Stockton, California has long been rattled with poverty and hardship since the final days of the Gold Rush. In John Huston’s depiction of this bankrupt city, its residents do whatever it takes to get by. Opportunities are few and far between, found within factories, farmlands, and greasy sling joints littered throughout the area. Some succumb to destitution and quietly slip away, while others take comfort with the bottle. For Billy Tully and Ernie Munger, they try to make a quick buck by taking a shot at the amateur boxing leagues.
Poignant without an inch of sentimentality, Huston’s Fat City charts the economic malaise of a city through the lives of two boxers at the center of the story: one on his way up and the other on his way down. Billy Tully (Stacy Keach) is far past his prime at the age of 29. He spends his days picking up grueling labor jobs at a minimum wage, getting drunk at a local dive bar, and shacking up with local floozy Oma (Oscar-nominated Susan Tyrell). He will have one last chance at the ring, gaining a fruitless match against the renowned but physically ravaged Lucero (real-life champion Sixto Rodriguez). Ernie Munger (Jeff Bridges), on the other hand, initially appears to have a bright future ahead of him and earns the support of Tully’s former trainer Ruben (Nicolas Colasanto). That promise will not amount to much — he loses match after match, and is soon locked into an unwanted pregnancy with his girlfriend Faye (Candy Clark) and forced to provide support. Though Tully and Munger will only cross paths a handful of times, their stories are nearly one and the same.

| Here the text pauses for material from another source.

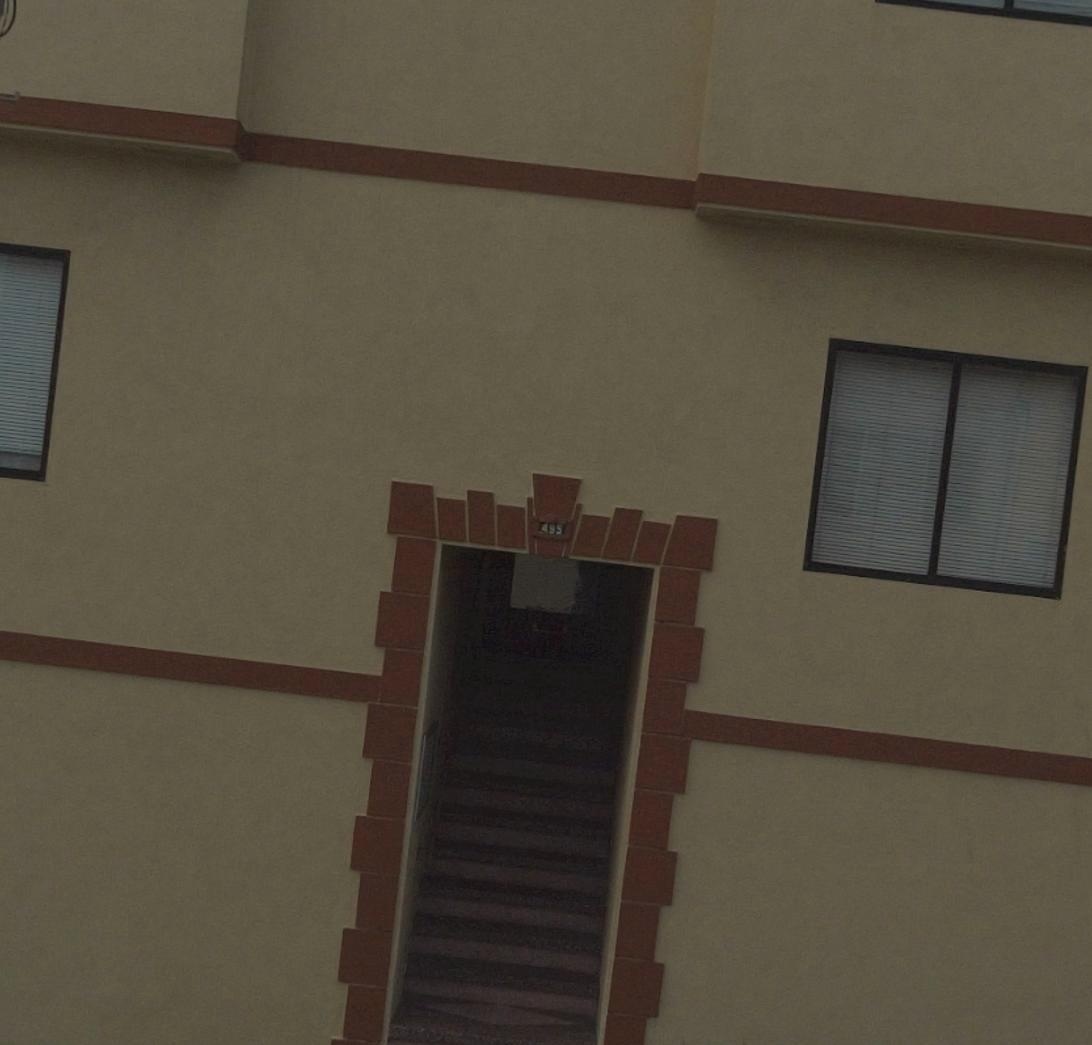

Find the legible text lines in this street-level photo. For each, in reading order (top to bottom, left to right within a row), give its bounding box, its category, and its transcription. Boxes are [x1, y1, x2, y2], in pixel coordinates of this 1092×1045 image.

[539, 522, 564, 535] StreetNumber: 495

Fat City is perhaps best remembered for its gritty authenticity thanks to the commitment of the talent involved. The blood, sweat and tears in the ring are as palpable as the alcohol-soaked verbal sparring between Oma and Billy. This can be attributed to Leonard Gardner's adaptation of his own novel, where the intricately woven prose of the source material is translated into fine detail on the screen by the cast and crew. In collaboration with cinematographer Gordon Willis, the on-location scenery is lensed in piercing sunlit streets that lead into dust-kicking gyms and grimy cafes. Huston fills the supporting roles and extras with non-actors, many of whom were either inhabitants of Stockton or boxing professionals — most notably welterweight champion Curtis Cokes, effortlessly playing Oma's estranged husband Earl. It's no surprise that Huston and Gardner (a Stockton native) were once amateur boxers themselves, allowing them to pour their first-hand experience into the creation of a very personal film for both of them.
Fat City leaves quite an impression due to its meditation on mortality and failure, concluding on a moment of reflection over that of resolution. One leaves the theatre not with the adrenaline rush of a thrilling heavyweight tournament, but with the intoxicated introspection Tully finds while sitting alone at a bar for hours. In today's despondent landscape, Fat City offers comfort in connecting us with the marginalized portions of society via their spirit and resilience despite the odds stacked up against them.